Maybe if you are one of those police, and fear abandonment by the “big bosses”, not kicking a barely conscious guy who is lying face down on the ground might be a good idea.

William Cameron
William Cameron
3 months ago

There is another dimension to this. The person on the ground had already attacked the police. He was not hand cuffed and he could get up at any time.
No one knows if he was armed. No one knows if he would try to get a police gun.
Given that the police’s first duty was to protect the public was incapacitating him justified ?
It is significant that the very enthusiastic lawyer who turned up to act for his “aggrieved clients” -has disappeared .

Dennis Roberts
Dennis Roberts
3 months ago

The guy who was kicked could not get up any time as he was already incapacitated – he had been tasered.

Martin M
Martin M
3 months ago
Reply to  Dennis Roberts

He looked barely conscious, to be honest, and he was lying face down. Hardly an aggressive posture.

David Kingsworthy
David Kingsworthy
3 months ago

Yes, it is a lesson for the Beeb, which they will ignore or consider for 54 minutes, then into the memory hole it goes!
They have accepted the new norms of American MSM, will no longer apologize, recant or improve processes,

William Shaw
William Shaw
3 months ago

I’d like to support the police… lord knows they have to deal with some awful people.
However, I don’t believe a police officer should ever kick someone in the head, no matter what the circumstances.

Neil Turrell
Neil Turrell
3 months ago
Reply to  William Shaw

I am inclined to believe, pending a complete description of the incident, that the policeman overreacted. However, I can readily imagine circumstances in which an armed policeman, his hands occupied by his weapon, decides to deal with an aggressive assailant, raising himself up from the floor with malevolent intent, by a swift kick to the face/head.
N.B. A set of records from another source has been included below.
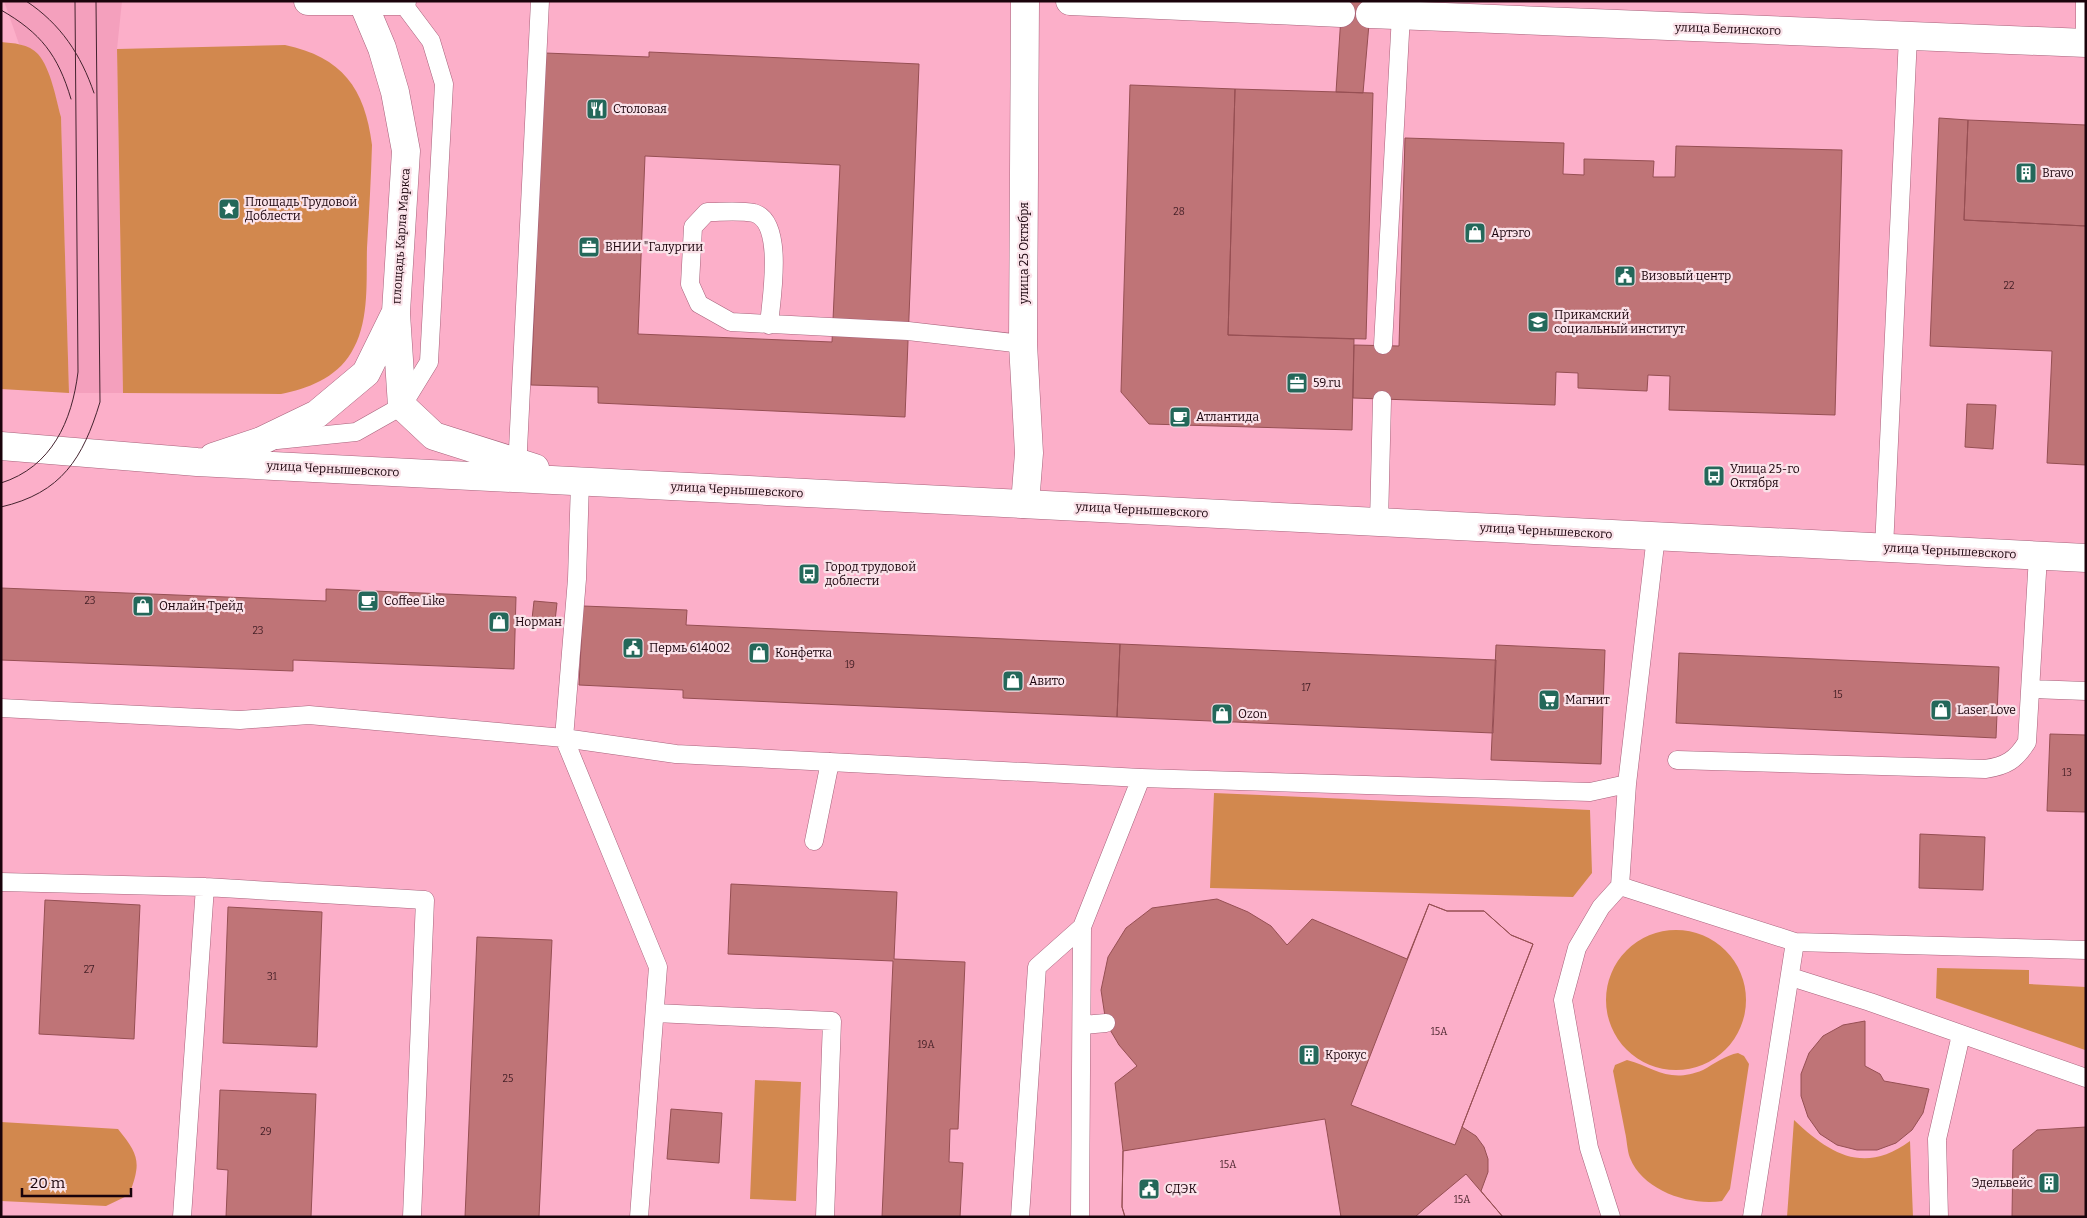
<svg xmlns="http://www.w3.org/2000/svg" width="2087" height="1218" viewBox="0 0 2087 1218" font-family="Bitter,serif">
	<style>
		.built { fill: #f4a0bd }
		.green { fill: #d2884e }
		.building { fill: #bf7477; stroke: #964f53; fill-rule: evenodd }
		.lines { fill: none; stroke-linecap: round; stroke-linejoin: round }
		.service-casing { stroke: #a7627b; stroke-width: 19 }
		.minor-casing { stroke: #a7627b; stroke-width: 29 }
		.primary-casing { stroke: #a7627b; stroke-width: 29 }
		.service { stroke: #fff; stroke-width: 18 }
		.minor { stroke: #fff; stroke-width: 28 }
		.primary { stroke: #fff; stroke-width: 28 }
		.tram { stroke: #44232e; stroke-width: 1 }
		.labels { text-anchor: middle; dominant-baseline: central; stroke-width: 4.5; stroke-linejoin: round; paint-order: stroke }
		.number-label { font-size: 10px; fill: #431f26 }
		.street-label { font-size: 12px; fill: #1a030b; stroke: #fae2e9 }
		.poi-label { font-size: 12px; fill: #1a030b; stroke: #fae2e9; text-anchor: start }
	</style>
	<rect width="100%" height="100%" fill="#fcafc9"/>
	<path class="built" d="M 4,1 L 122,1 L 117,49 L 123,393 L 69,393 L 61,117 L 52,84 L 38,54 L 19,44 Z"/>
	<path class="green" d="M 1,42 C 13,43 29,44 38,54 C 51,69 56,99 61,117 L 69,393 L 1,389 Z
		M 285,45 C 342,57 365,88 372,145 C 371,179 369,214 367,248 C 366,281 370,323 351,353 C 336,378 307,389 281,394 L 123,393 L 117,49 Z
		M 1214,793 L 1590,810 L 1592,873 L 1573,897 L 1210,888 Z
		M1606 1000a70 70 0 1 1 140 0a70 70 0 1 1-140 0Z
		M 1937,968 L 2029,970 L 2029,984 L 2086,987 L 2085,1050 L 1936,998 Z
		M 1738,1053 L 1744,1056 L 1749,1064 L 1730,1189 L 1722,1201 C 1690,1206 1643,1191 1630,1158 C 1627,1150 1627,1140 1625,1132 C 1621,1111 1617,1091 1613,1071 L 1615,1065 L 1627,1060 C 1656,1068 1669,1084 1703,1070 C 1714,1064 1726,1055 1738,1053 Z
		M 755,1080 L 801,1082 L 796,1201 L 750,1199 Z
		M 1794,1120 C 1830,1154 1864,1175 1910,1141 L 1913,1217 L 1787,1217 Z
		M 1,1122 L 118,1129 C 140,1156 141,1163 129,1195 L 106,1206 L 1,1201 Z"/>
	<path class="building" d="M 1342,1 L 1371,1 L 1363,93 L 1336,92 Z
		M 649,52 L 919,64 L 905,417 L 598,403 L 598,387 L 531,385 L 545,53 L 649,57 ZM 645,156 L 840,165 L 832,342 L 638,334 Z
		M 1130,85 L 1235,89 L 1228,335 L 1354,339 L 1352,430 L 1149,424 L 1121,392 Z
		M 1235,89 L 1373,93 L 1366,339 L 1228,335 Z
		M 1939,118 L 1968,120 L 1964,220 L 2086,226 L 2086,465 L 2047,463 L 2052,351 L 1930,346 Z
		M 1968,120 L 2086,125 L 2086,226 L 1964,220 Z
		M 1405,138 L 1564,143 L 1563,174 L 1584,175 L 1584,159 L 1654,161 L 1653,177 L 1675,177 L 1676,146 L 1842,150 L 1835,415 L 1669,410 L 1670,376 L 1648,375 L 1647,391 L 1578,388 L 1578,373 L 1556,372 L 1555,405 L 1353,398 L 1354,345 L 1399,346 Z
		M 1967,404 L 1996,405 L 1993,449 L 1965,447 Z
		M 1,588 L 326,601 L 326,589 L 516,597 L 514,669 L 293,660 L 293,671 L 1,660 Z
		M 534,601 L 557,603 L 555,621 L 532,619 Z
		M 583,606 L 687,610 L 686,625 L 1120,644 L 1117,717 L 683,698 L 683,690 L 579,685 Z
		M 1120,644 L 1496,660 L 1493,733 L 1117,717 Z
		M 1496,645 L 1605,650 L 1601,764 L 1491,760 Z
		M 1679,653 L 1999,667 L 1996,738 L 1676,723 Z
		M 2050,734 L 2086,735 L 2086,812 L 2047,811 Z
		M 1920,834 L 1985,837 L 1983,890 L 1919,888 Z
		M 731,884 L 897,892 L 894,959 L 965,962 L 958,1129 L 950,1129 L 949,1162 L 963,1163 L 960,1217 L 882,1217 L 893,961 L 728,954 Z
		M 1217,899 L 1248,912 L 1271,926 L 1287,945 L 1312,919 L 1407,959 L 1429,904 L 1447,911 L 1484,911 L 1511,935 L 1533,944 L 1462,1127 L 1476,1136 L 1484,1147 L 1488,1159 L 1488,1172 L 1481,1191 L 1503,1217 L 1125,1217 L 1122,1207 L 1123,1151 L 1115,1083 L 1137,1066 L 1119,1045 L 1106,1023 L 1101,990 L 1108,957 L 1126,928 L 1152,908 Z
		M 45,900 L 140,905 L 134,1039 L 39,1034 Z
		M 1429,904 L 1447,911 L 1484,911 L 1511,935 L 1533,944 L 1455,1145 L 1351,1105 Z
		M 228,907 L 322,912 L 317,1047 L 223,1043 Z
		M 477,937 L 552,940 L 539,1217 L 465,1217 Z
		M 1865,1021 L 1865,1066 L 1880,1074 L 1884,1081 L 1929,1089 L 1923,1113 L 1912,1130 L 1896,1143 L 1877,1150 L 1857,1150 L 1837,1145 L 1820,1134 L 1808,1117 L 1801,1096 L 1801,1074 L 1809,1053 L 1823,1036 L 1843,1025 Z
		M 220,1090 L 316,1094 L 311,1217 L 226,1217 L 228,1170 L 217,1169 Z
		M 671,1109 L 722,1113 L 719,1163 L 667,1159 Z
		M 1325,1119 L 1341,1217 L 1125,1217 L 1122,1207 L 1123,1151 Z
		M 2086,1127 L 2086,1217 L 2012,1217 L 2013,1150 L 2037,1130 Z
		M 1466,1174 L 1503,1217 L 1415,1217 L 1424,1209 Z"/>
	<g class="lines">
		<g class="service-casing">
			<path id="service" d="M 2085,43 L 2085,1
				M 769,325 C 771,300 785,222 754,213 C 740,210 721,212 707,212 L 693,227 L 690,284 L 699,304 L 731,322 L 908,331 L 1023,344
				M 1383,345 L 1401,15
				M 277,440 L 356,432 L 402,406 L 429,362 L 444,84 L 431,41 L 401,1
				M 517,470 L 540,1
				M 580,482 L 577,579 L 564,738 L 658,967 L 639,1217
				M 1379,522 L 1382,400
				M 1884,548 L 1908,37
				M 2031,689 L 2086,691
				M 1,708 L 240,720 L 309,715 L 564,738 L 676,754 L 1141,778 L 1590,792 L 1627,784
				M 1677,760 L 1985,769 C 2006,766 2016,760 2027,742 L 2038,556
				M 814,841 L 830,762
				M 1,882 L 205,887 L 425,900 L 412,1217
				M 1620,886 L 1795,942 L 2086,950
				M 1791,977 L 1870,1002 L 2086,1078
				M 655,1013 L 832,1021 L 825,1217
				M 1083,1025 L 1106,1023
				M 182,1217 L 205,887
				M 1020,1217 L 1037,967 L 1082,927
				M 1080,1217 L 1082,927 L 1141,778
				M 1611,1217 L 1589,1148 L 1563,1000 L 1577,948 L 1601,907 L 1620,886 L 1627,784 L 1656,536
				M 1752,1217 L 1795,942
				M 1939,1217 L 1937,1139 L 1961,1035"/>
		</g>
		<g class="minor-casing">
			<path id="minor" d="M 1025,504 L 1029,453 L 1023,344 L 1025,1"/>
		</g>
		<g class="primary-casing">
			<path id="primary" d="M 308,1 L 402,1
				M 1070,1 L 1341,13
				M 1370,14 L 2086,43
				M 396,314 L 402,406 L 434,436 L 535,468
				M 1,446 L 197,462 L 2086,558
				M 213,457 L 261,441 L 317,414 L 366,373 L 396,312 L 406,151 L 395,92 L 382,48 L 363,3"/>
		</g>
		<use href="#service" class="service"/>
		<use href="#minor" class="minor"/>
		<use href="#primary" class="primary"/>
		<path class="tram" d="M 26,1 C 61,24 81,55 94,93
			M 1,10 C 41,33 58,55 71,99
			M 1,483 C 52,467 72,421 78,372 L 75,1
			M 1,507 C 62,493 83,458 100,402 L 96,1"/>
	</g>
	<defs>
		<g id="restaurant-square" transform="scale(1.125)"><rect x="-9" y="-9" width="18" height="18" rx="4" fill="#24685a" stroke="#fae2e9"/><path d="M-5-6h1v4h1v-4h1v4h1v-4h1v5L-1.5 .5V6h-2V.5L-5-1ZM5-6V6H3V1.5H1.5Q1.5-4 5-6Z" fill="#fff"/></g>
		<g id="building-square" transform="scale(1.125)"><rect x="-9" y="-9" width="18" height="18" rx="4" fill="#24685a" stroke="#fae2e9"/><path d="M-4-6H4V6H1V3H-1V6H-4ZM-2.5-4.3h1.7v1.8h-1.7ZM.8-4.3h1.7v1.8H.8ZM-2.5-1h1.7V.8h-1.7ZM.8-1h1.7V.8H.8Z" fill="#fff"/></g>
		<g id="sight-square" transform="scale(1.125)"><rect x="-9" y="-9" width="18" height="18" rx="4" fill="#24685a" stroke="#fae2e9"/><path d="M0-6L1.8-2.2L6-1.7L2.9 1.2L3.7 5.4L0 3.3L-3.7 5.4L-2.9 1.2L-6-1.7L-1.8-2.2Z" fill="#fff"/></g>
		<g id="shop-square" transform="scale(1.125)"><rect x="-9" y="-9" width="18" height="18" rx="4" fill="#24685a" stroke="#fae2e9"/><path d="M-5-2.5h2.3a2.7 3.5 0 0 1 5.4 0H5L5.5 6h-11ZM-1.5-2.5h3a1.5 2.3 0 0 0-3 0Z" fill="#fff"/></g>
		<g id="office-square" transform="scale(1.125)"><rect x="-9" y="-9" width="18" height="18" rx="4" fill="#24685a" stroke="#fae2e9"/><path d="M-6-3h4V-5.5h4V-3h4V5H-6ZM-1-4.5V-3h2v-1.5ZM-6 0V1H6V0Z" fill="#fff"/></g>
		<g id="civic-square" transform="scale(1.125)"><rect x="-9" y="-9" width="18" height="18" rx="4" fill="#24685a" stroke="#fae2e9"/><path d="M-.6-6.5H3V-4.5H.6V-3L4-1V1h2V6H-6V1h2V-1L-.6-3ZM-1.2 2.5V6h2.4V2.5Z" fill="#fff"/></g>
		<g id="university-square" transform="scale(1.125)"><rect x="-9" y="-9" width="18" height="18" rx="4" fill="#24685a" stroke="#fae2e9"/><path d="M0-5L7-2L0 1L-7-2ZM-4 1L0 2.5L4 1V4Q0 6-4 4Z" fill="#fff"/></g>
		<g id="cafe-square" transform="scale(1.125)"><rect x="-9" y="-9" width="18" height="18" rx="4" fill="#24685a" stroke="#fae2e9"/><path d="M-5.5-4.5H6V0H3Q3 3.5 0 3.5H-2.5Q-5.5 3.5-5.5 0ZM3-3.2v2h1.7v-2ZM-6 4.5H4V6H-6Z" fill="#fff"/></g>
		<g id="bus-square" transform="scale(1.125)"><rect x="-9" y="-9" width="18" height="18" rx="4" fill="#24685a" stroke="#fae2e9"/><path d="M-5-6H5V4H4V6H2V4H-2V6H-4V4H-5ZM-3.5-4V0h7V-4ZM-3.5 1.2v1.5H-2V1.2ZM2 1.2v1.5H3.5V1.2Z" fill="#fff"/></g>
		<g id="supermarket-square" transform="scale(1.125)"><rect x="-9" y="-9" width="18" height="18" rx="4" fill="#24685a" stroke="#fae2e9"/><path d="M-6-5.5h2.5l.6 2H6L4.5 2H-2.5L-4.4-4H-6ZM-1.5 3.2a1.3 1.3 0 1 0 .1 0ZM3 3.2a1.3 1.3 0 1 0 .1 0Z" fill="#fff"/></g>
	</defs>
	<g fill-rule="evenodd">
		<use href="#restaurant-square" x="597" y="109"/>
		<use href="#building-square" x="2026" y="173"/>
		<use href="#sight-square" x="229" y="209"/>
		<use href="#shop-square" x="1475" y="233"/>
		<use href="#office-square" x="589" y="247"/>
		<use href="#civic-square" x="1625" y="276"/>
		<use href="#university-square" x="1538" y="322"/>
		<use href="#office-square" x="1297" y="383"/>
		<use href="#cafe-square" x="1180" y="417"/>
		<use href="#bus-square" x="1714" y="476"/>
		<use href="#bus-square" x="809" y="574"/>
		<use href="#cafe-square" x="368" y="601"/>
		<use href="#shop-square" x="143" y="606"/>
		<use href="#shop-square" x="499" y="622"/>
		<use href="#civic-square" x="633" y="648"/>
		<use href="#shop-square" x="759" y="653"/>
		<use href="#shop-square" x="1013" y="681"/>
		<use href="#supermarket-square" x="1549" y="700"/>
		<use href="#shop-square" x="1941" y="710"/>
		<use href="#shop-square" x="1222" y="714"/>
		<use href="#building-square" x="1309" y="1055"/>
		<use href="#building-square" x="2049" y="1183"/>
		<use href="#civic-square" x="1149" y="1189"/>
	</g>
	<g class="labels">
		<g class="number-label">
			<text x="1179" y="212">28</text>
			<text x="2009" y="286">22</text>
			<text x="90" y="601">23</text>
			<text x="258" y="631">23</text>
			<text x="850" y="665">19</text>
			<text x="1306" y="688">17</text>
			<text x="1838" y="695">15</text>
			<text x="2067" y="773">13</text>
			<text x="89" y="970">27</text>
			<text x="272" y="977">31</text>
			<text x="1439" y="1032">15А</text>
			<text x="926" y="1045">19А</text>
			<text x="508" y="1079">25</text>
			<text x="266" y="1132">29</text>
			<text x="1228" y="1165">15А</text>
			<text x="1462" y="1200">15А</text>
		</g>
		<g class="street-label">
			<text transform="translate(1728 29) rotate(2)">улица Белинского</text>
			<text transform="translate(401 236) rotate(-86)">площадь Карла Маркса</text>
			<text transform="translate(1024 253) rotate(-90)">улица 25 Октября</text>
			<text transform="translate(333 469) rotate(3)">улица Чернышевского</text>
			<text transform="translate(737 490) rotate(3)">улица Чернышевского</text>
			<text transform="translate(1142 510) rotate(3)">улица Чернышевского</text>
			<text transform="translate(1546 531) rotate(3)">улица Чернышевского</text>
			<text transform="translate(1950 551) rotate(3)">улица Чернышевского</text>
		</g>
		<g class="poi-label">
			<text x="613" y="109">Столовая</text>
			<text x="2042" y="173">Bravo</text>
			<text x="245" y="202">Площадь Трудовой<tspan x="245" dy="14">Доблести</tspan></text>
			<text x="1491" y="233">Артэго</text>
			<text x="605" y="247">ВНИИ "Галургии</text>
			<text x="1641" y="276">Визовый центр</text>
			<text x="1554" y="315">Прикамский<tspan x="1554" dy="14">социальный институт</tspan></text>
			<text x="1313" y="383">59.ru</text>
			<text x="1196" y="417">Атлантида</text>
			<text x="1730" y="469">Улица 25-го<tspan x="1730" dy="14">Октября</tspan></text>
			<text x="825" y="567">Город трудовой<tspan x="825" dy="14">доблести</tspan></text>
			<text x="384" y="601">Coffee Like</text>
			<text x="159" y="606">Онлайн Трейд</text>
			<text x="515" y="622">Норман</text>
			<text x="649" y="648">Пермь 614002</text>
			<text x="775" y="653">Конфетка</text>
			<text x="1029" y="681">Авито</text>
			<text x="1565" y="700">Магнит</text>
			<text x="1957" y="710">Laser Love</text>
			<text x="1238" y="714">Ozon</text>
			<text x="1325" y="1055">Крокус</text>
			<text x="2033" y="1183" text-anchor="end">Эдельвейс</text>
			<text x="1165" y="1189">СДЭК</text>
		</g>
	</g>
	<rect width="2087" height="1218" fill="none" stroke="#1a030b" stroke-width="5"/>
	<path d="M22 1188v8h109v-8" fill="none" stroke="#1a030b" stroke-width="2.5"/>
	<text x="30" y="1188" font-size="15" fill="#1a030b" stroke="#fae2e9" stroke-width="4" paint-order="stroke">20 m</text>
</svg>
The alternative, other than abject surrender which seems to be popular in Leeds and elsewhere, might be to shoot him which, even if thoroughly justified under the circumstances, will lead to his being stabbed in the back, not by the assailant of course, but by his senior officers and a myriad of local MPs seeking to curry favour with the local populace. Never mind, Diversity is Strength!

Martin M
Martin M
3 months ago
Reply to  Neil Turrell

“Raising himself up from the floor with malevolent intent”? You think a kick in the face is the right way to deal with that?

Ian Wigg
Ian Wigg
3 months ago
Reply to  Martin M

In most countries it would have been dealt with using a couple of bullets so I’d say he was lucky to get away with just a kick to the head.

Mike MacCormack
Mike MacCormack
3 months ago

Good work, I watched the second video not knowing what it contained and the blurred but discernible moment when the WPC went down was disgusting. Then again perhaps there is a third video, or a fourth, showing something else. A camera is always selective, and an edit is an expression of a decided opinion.

0 01
0 01
3 months ago

Got to keep the prolefeed coming!

John Harris
John Harris
3 months ago

Bbc would have hated the 2nd video being released as it undermined their toxic narrative. Police bad, violent migrant thugs good.